START SOURCE DOCUMENT

He did answer to my complaint saying he does not agree....

David Ivan Bliven

David Ivan Bliven

Posted

Merely sending a letter or e-mail to you is not a formal "Answer." A formal Answer would have the caption, state the paragraphs he's admitting & the paragraphs he's denying. He would also need to file same with the court along with an affidavit of service. If he didn't do all that, he's in technical default. I again encourage you to schedule a consultation appointment with a NYC Divorce lawyer to more fully discuss the case, as no definitive opinion can be rendered over the internet.

Daniel Yaniv

Daniel Yaniv

Posted

Even if he was properly served you will not be able to motion the court for a default judgment if he was served while in active duty. You may want to contact his supervising officer to put some pressure on him to cooperate.

David Ivan Bliven

David Ivan Bliven

Posted

I respectfully disagree. The Soldiers & Sailors Act (to which you are referring) does not divest a court of jurisdiction automatically. Instead, the proper rule is that a court will only stay a proceeding if there is a ruling that "in the opinion of the court, the ability of plaintiff to prosecute the action or the defendant to conduct his defense is not materially affected by reason of his military service.”

Daniel Yaniv

Daniel Yaniv

Posted

In my experience with similar matters in NY County Supreme, the referees or judges will not proceed especially if the defendant is in active military duty.

David Ivan Bliven

David Ivan Bliven

Posted

Certainly every case is different & must be judged on its own merits. But if the Judge/Referee does not proceed MERELY because the defendant is in the military, then they are not following the law - period (see, e.g., Warshawsky v. Warshawsky, 215 A.D.2d 374, 625 N.Y.S.2d 658 (2d Dept 1995)).

END SOURCE DOCUMENT
START AVAILABLE DATA

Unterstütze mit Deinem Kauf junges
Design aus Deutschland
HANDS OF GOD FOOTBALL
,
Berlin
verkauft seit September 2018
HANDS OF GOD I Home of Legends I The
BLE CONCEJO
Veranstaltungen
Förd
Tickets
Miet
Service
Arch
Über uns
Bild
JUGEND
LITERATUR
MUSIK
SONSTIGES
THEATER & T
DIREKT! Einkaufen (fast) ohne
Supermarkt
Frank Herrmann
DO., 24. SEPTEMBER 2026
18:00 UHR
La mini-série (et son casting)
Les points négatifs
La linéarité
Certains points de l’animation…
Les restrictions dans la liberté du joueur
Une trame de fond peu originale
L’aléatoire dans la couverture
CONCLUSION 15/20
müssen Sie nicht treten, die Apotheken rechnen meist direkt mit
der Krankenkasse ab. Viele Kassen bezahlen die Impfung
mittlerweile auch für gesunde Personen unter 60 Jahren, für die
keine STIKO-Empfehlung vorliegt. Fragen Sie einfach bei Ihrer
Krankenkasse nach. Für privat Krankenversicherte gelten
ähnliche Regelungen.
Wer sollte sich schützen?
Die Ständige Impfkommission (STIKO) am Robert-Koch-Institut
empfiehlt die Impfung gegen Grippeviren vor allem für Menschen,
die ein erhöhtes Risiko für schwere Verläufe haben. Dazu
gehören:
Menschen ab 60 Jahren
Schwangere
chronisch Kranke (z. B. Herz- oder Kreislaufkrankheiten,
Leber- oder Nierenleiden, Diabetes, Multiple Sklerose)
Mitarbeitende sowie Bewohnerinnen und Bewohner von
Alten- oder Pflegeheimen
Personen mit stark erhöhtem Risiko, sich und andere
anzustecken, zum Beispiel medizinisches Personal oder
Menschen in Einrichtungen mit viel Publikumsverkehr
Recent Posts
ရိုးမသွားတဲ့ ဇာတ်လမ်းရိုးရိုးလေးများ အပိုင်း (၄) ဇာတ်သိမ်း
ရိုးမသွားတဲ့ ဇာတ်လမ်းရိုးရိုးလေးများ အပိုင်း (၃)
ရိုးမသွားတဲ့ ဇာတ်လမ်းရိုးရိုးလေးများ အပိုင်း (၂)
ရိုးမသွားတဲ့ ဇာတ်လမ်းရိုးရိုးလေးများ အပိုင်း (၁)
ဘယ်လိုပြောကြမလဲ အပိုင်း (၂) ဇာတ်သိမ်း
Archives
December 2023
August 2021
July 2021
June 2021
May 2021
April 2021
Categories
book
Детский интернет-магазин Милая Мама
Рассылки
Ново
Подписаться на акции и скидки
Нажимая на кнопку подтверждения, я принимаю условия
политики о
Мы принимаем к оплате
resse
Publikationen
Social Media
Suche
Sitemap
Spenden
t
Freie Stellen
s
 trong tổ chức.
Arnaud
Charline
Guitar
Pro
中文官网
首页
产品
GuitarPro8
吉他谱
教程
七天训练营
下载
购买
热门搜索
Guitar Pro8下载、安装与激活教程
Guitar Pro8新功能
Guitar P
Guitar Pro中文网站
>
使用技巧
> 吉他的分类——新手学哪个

END AVAILABLE DATA

In the divorce discussion, rewrite the passage from "In my experience" to "active military duty.", replacing "referees" with "hearing officers".

-- RESULT --
In my experience with similar matters in NY County Supreme, the hearing officers or judges will not proceed especially if the defendant is in active military duty.